▶ _Source records_:
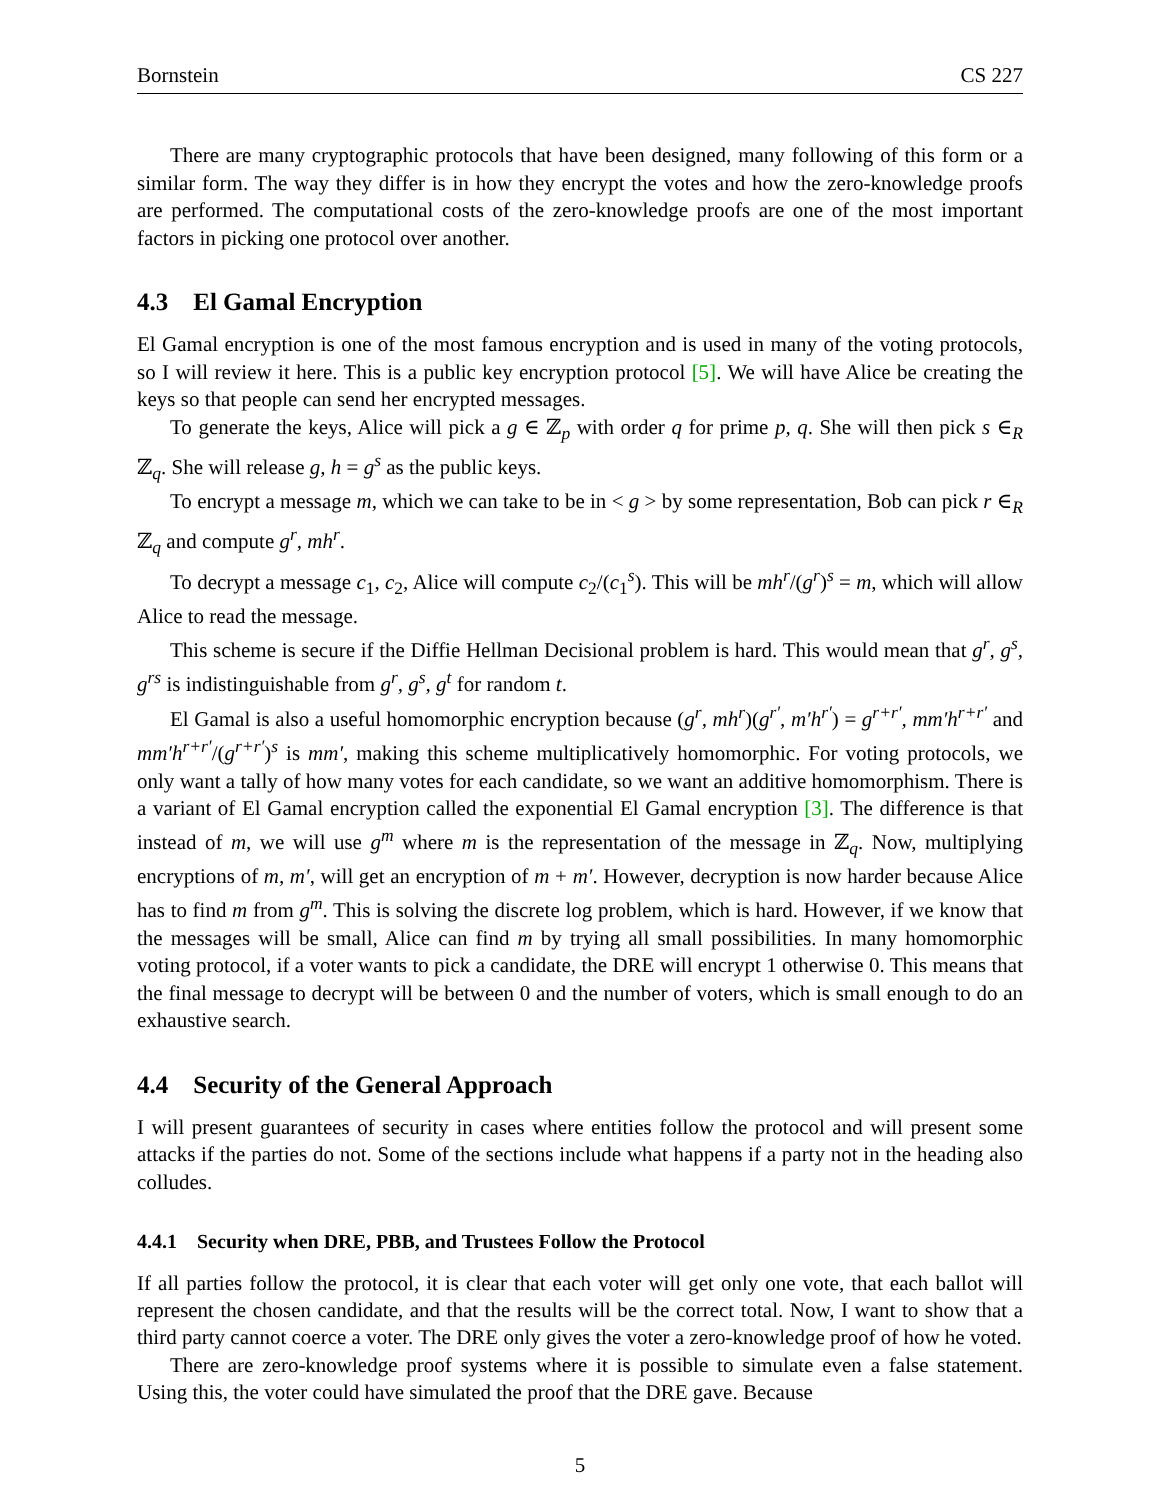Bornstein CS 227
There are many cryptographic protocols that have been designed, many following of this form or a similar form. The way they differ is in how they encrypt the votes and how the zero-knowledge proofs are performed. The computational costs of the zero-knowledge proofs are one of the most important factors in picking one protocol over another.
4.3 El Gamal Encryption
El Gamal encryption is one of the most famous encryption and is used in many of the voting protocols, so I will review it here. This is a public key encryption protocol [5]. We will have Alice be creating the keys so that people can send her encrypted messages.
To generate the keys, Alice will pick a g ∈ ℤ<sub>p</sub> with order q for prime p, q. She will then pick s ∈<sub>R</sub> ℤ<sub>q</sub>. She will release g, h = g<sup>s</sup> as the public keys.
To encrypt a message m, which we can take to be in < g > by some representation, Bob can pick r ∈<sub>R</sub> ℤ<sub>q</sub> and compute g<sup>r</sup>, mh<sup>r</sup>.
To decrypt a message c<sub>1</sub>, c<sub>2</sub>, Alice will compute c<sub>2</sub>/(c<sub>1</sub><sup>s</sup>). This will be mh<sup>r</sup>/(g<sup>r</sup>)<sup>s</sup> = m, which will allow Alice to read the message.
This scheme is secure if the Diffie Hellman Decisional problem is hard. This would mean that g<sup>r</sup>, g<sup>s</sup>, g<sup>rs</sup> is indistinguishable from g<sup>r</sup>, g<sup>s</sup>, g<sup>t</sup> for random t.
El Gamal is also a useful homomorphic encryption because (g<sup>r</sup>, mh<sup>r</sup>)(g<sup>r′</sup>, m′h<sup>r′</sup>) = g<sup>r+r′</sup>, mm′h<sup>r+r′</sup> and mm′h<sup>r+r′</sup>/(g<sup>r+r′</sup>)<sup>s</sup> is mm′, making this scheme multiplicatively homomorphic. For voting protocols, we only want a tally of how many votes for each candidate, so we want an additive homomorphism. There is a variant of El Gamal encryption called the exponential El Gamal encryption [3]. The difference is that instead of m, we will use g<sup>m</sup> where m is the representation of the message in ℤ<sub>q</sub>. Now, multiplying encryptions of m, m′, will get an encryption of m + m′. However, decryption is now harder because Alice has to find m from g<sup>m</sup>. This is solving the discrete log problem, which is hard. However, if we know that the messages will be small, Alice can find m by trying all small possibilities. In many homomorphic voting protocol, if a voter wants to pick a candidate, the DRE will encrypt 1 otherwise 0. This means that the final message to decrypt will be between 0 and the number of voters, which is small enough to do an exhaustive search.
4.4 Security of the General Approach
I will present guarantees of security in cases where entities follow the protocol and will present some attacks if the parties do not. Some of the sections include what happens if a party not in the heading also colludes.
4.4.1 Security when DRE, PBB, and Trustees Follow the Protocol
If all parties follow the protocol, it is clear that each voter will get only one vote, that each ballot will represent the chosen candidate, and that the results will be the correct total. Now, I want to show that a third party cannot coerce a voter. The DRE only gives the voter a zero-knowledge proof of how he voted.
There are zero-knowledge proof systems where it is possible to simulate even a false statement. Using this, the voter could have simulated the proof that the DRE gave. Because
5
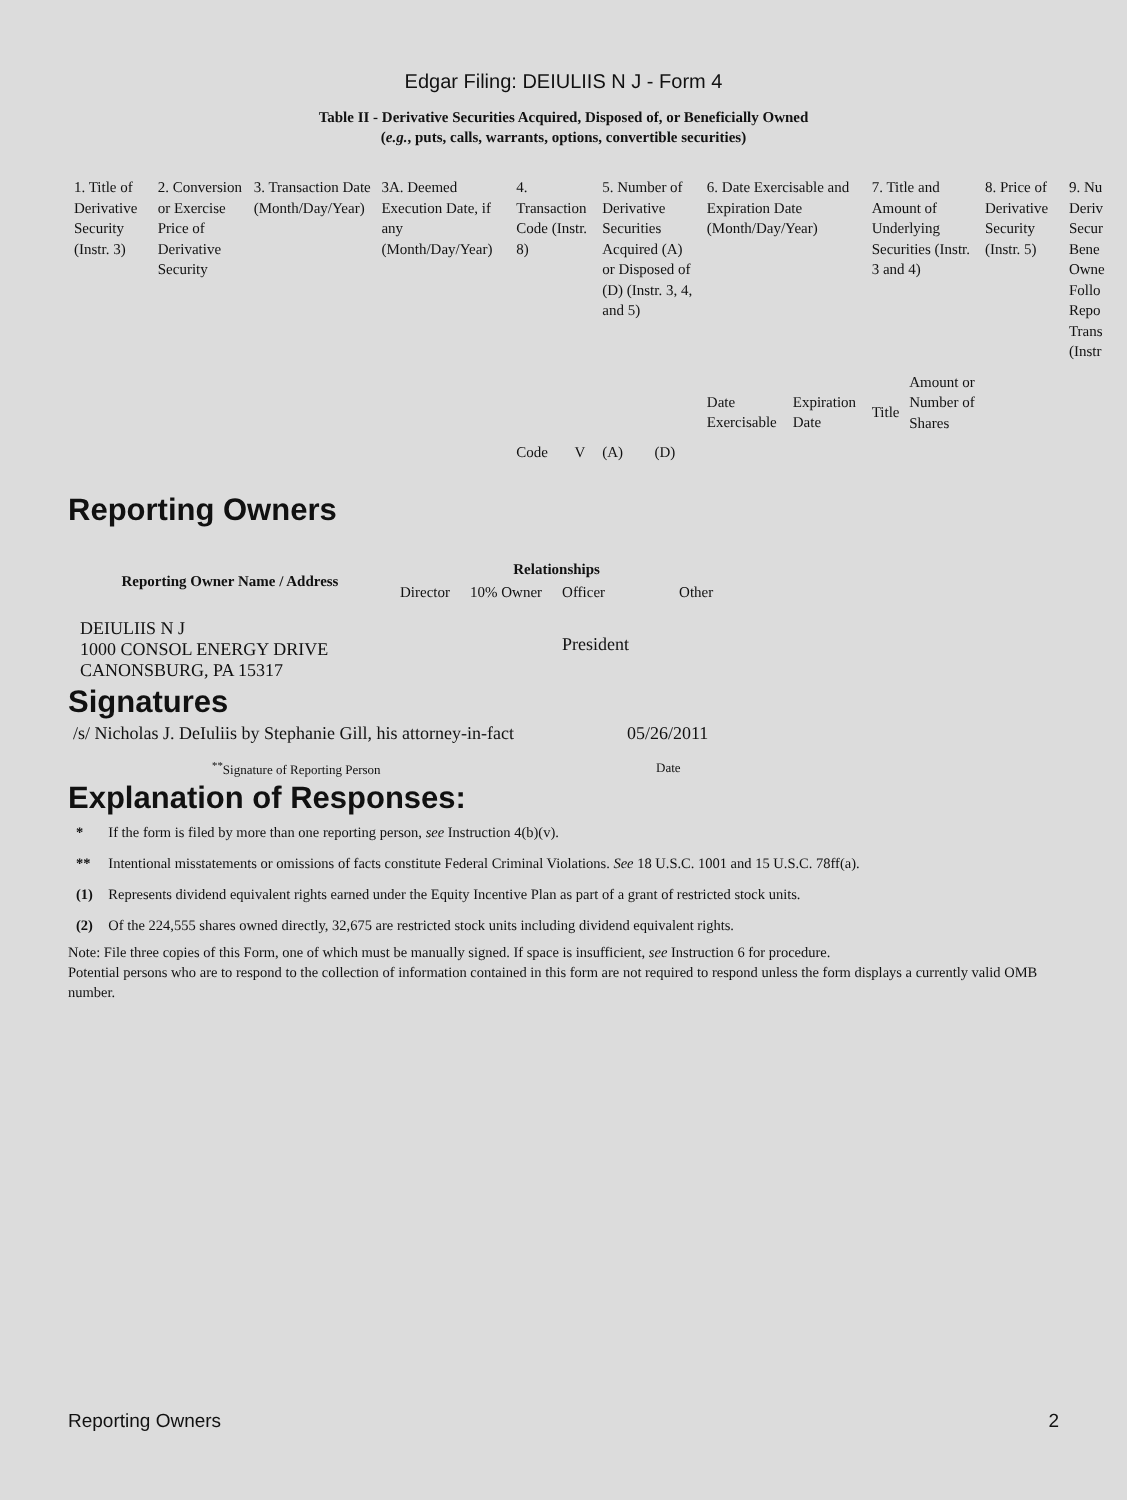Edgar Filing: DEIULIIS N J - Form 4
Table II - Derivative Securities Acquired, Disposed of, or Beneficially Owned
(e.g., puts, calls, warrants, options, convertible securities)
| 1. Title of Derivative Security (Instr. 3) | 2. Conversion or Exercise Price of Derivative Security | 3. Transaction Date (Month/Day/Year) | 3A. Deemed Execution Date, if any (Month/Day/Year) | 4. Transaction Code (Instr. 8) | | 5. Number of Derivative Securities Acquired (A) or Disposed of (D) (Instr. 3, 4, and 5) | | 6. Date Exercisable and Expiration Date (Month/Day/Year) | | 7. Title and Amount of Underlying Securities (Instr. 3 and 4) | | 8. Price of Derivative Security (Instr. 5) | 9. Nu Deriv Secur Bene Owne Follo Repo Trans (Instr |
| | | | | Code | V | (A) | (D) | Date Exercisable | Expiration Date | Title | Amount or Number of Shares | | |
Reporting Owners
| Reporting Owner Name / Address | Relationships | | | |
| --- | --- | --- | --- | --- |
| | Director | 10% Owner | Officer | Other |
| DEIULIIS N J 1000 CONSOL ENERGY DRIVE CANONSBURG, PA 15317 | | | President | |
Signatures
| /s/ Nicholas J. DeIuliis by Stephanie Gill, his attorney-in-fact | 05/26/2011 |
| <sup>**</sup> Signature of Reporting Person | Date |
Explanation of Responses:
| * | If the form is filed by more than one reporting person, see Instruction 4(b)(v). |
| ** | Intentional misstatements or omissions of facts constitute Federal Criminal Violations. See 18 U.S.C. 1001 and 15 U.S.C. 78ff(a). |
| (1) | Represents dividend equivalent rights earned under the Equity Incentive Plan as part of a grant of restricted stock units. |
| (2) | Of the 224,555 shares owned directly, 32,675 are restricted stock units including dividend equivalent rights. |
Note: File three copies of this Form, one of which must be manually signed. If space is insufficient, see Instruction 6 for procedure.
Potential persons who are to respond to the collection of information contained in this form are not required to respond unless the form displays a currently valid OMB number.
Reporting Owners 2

▶ _Instructions to follow_: Provide only the number of lines in the records containing the string "units".

▶ _Answer area_: 2